Rake is a great twist on traditional make (honestly, I never really liked Ant or NAnt). On the surface it looks more like make than Ant or Nant, but you can leverage the full syntax and standard library of Ruby (and there's no weird rules about tabs). As a .NET developer, albacore augments rake nicely with tasks for MSBuild (building Visual Studio projects and solutions), NUnit, ASP.NET precompiler, modifying your AssemblyInfo.cs (like for bumping the version number), and many more.

Since rake is just ruby code, you can do just about anything, but most file manipulation routines are even easier to write in rake, because most everything is already imported and ready to use. Unlike make, Ant, and Nant, you don't have to start a separate project just to develop tools to use in a rakefile, just write a ruby function!
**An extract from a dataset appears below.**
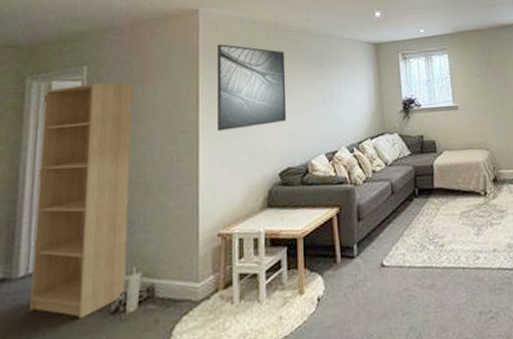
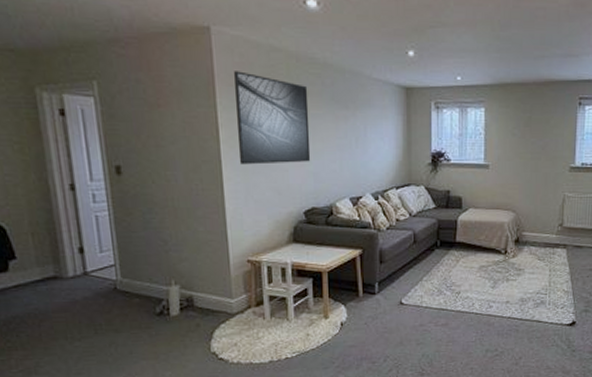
bookshelf: present [30,82,133,320] -> none [58,100,167,316]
Building dependencies first
A lot of people who aren't already familiar with build languages make some common mistakes. Among them, not using dependencies correctly. For instance, given a website solution that references framework

msbuild :framework do |msb|
  msb.solution = 'framework/src/framework.sln'
end

msbuild :website do |msb|
  msb.solution = 'src/website.sln'
end

task :default => [:framework, :website]

The default task is the task that's executed when you just type rake at the CLI. The reason this is terrible is that it's procedural and inflexible. Now, if I do rake website the build fails because framework hasn't been built yet. Instead, each task should specify what other tasks it directly relies on. This script should change to:

msbuild :framework do |msb|
msb.solution = 'framework/src/framework.sln'
end

msbuild :website => :framework do |msb|
msb.solution = 'src/website.sln'
end

task :default => :website

This way both rake and rake website work the same. This leverages rakes dependency framework that is at the core of all build languages.

Using file tasks
The other point that people often forget is that build languages are oriented around files. Make tasks were oriented around questions like "does this file need to be created?". This is where rakes file task comes in very handy. For instance, the above tasks can become

$framework_dll = 'framework/src/framework/bin/Debug/framework.dll'

file $framework_dll => :framework

$website_dll = 'website/bin/Debug/website.dll'

file $website_dll => :website

msbuild :framework do |msb|
msb.solution = 'framework/src/framework.sln'
end

msbuild :website => $framework_dll do |msb|
msb.solution = 'src/website.sln'
end

task :default => $website_dll

This makes it so that framework and website are only built if they aren't built already and won't be attempted unless they're missing.

Arbitrary scripting
Rake is a great platform for hosting arbitrary scripts that you might write to automate your development process. I have scripts to bump the assembly version and subsequently commit to git, deploy to our test server, and I plan to make tasks to interact with redmine via it's REST API (something certainly not possible in NAnt). Basically, any little task that I might write a script for (which is quite a bit) can be imported into the rakefile and mounted as a task (yes, ruby is very modular).